There is spotty cell coverage on the peninsula, some of the lodges will have wifi too. A lot of the Kenai 250-ers that are not racing for pole position will get meals at the lodges (still bike-camping). Moose Pass, Summit Lodge, Cooper Landing, etc. There is some cell coverage in these places. An In-Reach would probably be a good idea though. That's the only thing that will work ON many of the trails, like up in Resurrection Pass, etc. The In-Reach can also get weather, which might be nice, since Alaska can throw some wet weather at any time in the summer. It won't snow, but it could rain a bunch. Generally that is the dry season...but generally.

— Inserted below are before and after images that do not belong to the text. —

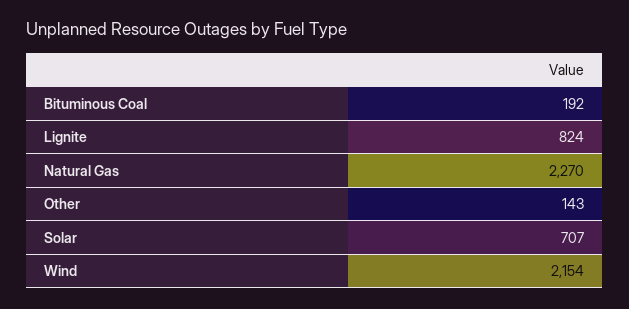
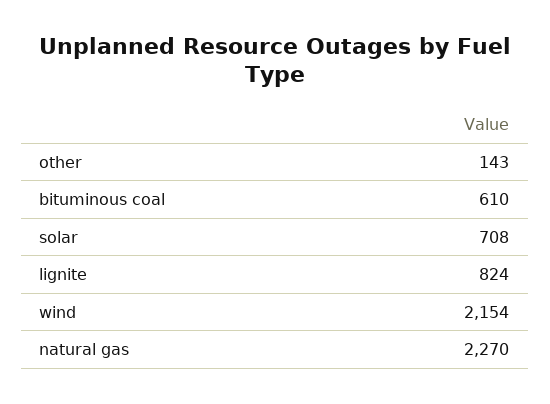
  {
-   "Bituminous Coal": 192,
+   "Bituminous Coal": 610,
    "Lignite": 824,
    "Natural Gas": 2270,
    "Other": 143,
-   "Solar": 707,
+   "Solar": 708,
    "Wind": 2154
  }

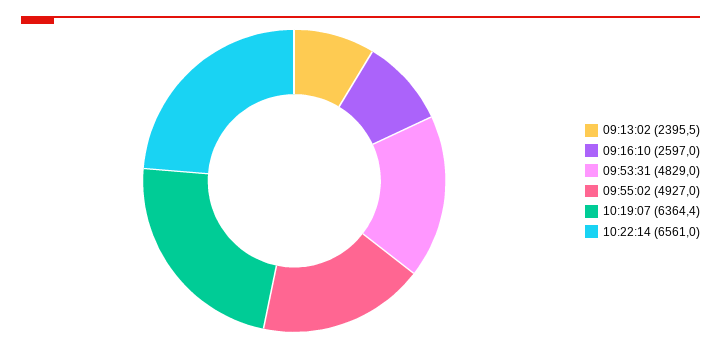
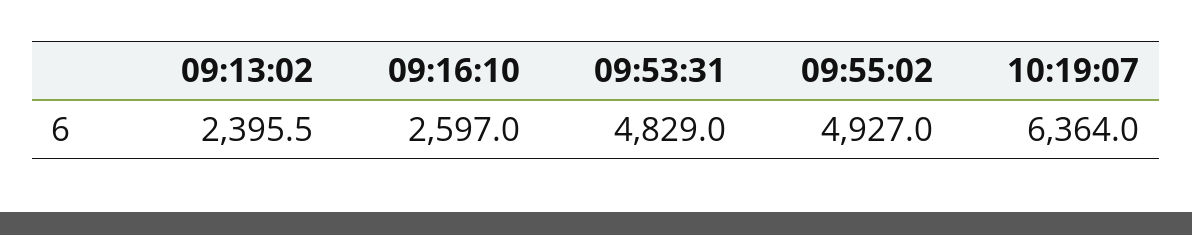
  {
    "09:13:02": 2395.5,
    "09:16:10": 2597,
    "09:53:31": 4829,
    "09:55:02": 4927,
-   "10:19:07": 6364.4,
+   "10:19:07": 6364
-   "10:22:14": 6561
  }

With other riding...probably, we got Hillside STA trails that are fun, you could combine those with stuff in FNBP which is primarily winter-routes, but there's some good stuff for the summer still. Kincaid is a few hours of riding. There's the Dome Trail (real fun DH). There's some other things you could do, depending on your adventure level. There's Gull Rock, there's some more DH orientated stuff, including Alyeska Bike Park, not to mention more than a few steep peaks you can ride down. There's the Keppler-Bradley and GPRA trail networks in the Valley, about an hour from Anchorage, etc. So yeah, you could fill a few extra days no problem. We don't have a ton of riding compared to places out West in the lower 48, but enough to keep a few extra days filled. You still need to do peninsula riding to get the best experience IMO, but if you don't bike pack and get done with those earlier, there's enough to keep one interested for a few more days. 10 days of non-peninsula riding wouldn't really be worth it IMO. Too much on the peninsula that makes up the bulk of our good riding, like Lost Lake, Summit Creek, Resurrection Pass...

J
 

·
Registered
I secretly ride 12spd
Joined
·
2,051 Posts
Discussion Starter · #4 ·
Thank you for this! I anticipate I (like most out of towners) am probably making the bear thing a bigger issue than it really is. We have the same problem with out of towners here in Arizona and rattlesnakes. Sure, they're out there but encounters are few and far between and bites are rare. I think I am definitely going to be bikepacking. With wildlife, I am less worried while camping and slightly concerned with fishing. I usually bring a small, collapsible pole so I can throw a line in the water during down time. With all of the lakes in the area I'd love to do some fishing while I was there.